Johnson “may have misled Parliament over Partygate,” the inquiry says

Officials say Boris Johnson likely misled parliament about the extent of violations of lockdown orders during his tenure as prime minister.

The Parliamentary Privileges Committee, which is investigating the allegations, today issued an update to its inquiry ahead of Mr Johnson’s public oral testimony in the week beginning March 20.

The group, whose investigation is being led by Labor MP Harriet Harman, said: “The evidence strongly suggests a breach of the guidelines would have been obvious to Mr Johnson at the time he was at the assemblies.”

The commission also cited two WhatsApp messages which they say show “proof that those advising Mr Johnson what to say to the press and in the House have themselves struggled to claim that some gatherings are within the rules.”

One of those texts, from then Downing Street communications director Jack Doyle, in response to a possible description of the event as “reasonably necessary for business purposes”, read: “I’m not sure it works.

“It’s making another big hole in the Prime Minister’s account, isn’t it?”

The commission added that there was evidence that Parliament had been misled in various ways and on various occasions.

They said: “The committee will want to hear from Mr Johnson why, rather than amending the protocol at the earliest opportunity, he refused to answer questions that were within his direct knowledge.”

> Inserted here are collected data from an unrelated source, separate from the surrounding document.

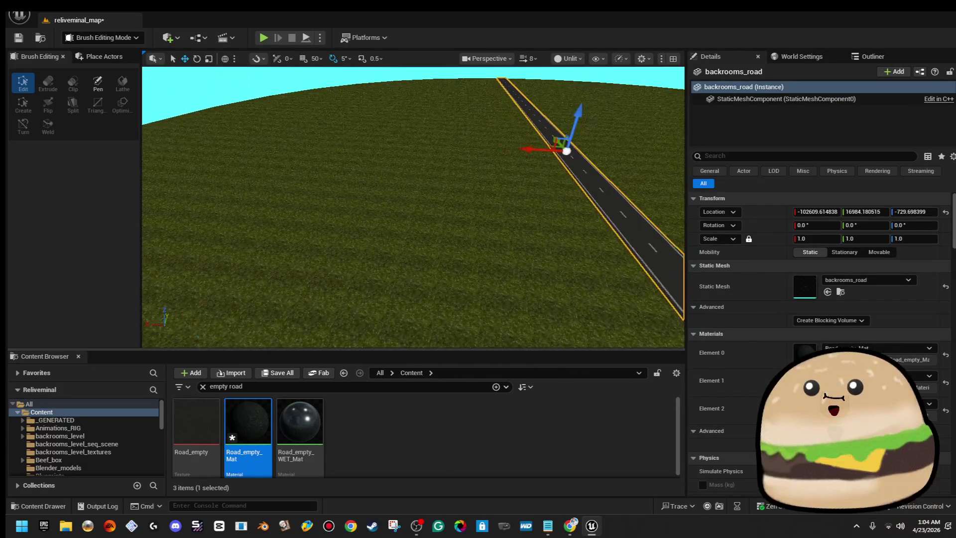
# - Alt-drag the road sideways to create parallel copies backrooms_road2 and backrooms_road3
pyautogui.moveTo(538, 157)
pyautogui.mouseDown()
pyautogui.moveTo(300, 131)
pyautogui.moveTo(320, 145)
pyautogui.mouseUp()
pyautogui.moveTo(620, 193); pyautogui.dragTo(616, 179)
pyautogui.moveTo(230, 154)
pyautogui.mouseDown()
pyautogui.moveTo(478, 185)
pyautogui.moveTo(593, 179)
pyautogui.moveTo(583, 144)
pyautogui.moveTo(562, 171)
pyautogui.moveTo(483, 151)
pyautogui.mouseUp()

In early February, an investigation into an Abba-themed party took place just hours after Dominic Cummings and Lee Cain, Downing Street’s former chief counsel and Johnson’s then-partner and now-wife, Carrie Symonds, were involved in an investigation.

Mr Johnson has consistently denied knowingly misleading Parliament about Downing Street parties that violated the rules and guidelines of his own government while in office.

Prior to the parliamentary committee inquiry, the allegations against the former prime minister had already been the subject of two other inquiries: one by the Metropolitan Police and the other by senior official Sue Gray.

Earlier this week, it emerged that Mrs Gray had been offered the position of chief of staff by Labor leader Sir Keir Starmer.

Mr Johnson’s allies described the job offer as evidence that the allegations against him were part of a “deliberate and fabricated plot to overthrow the Brexit-supporting Conservative prime minister”.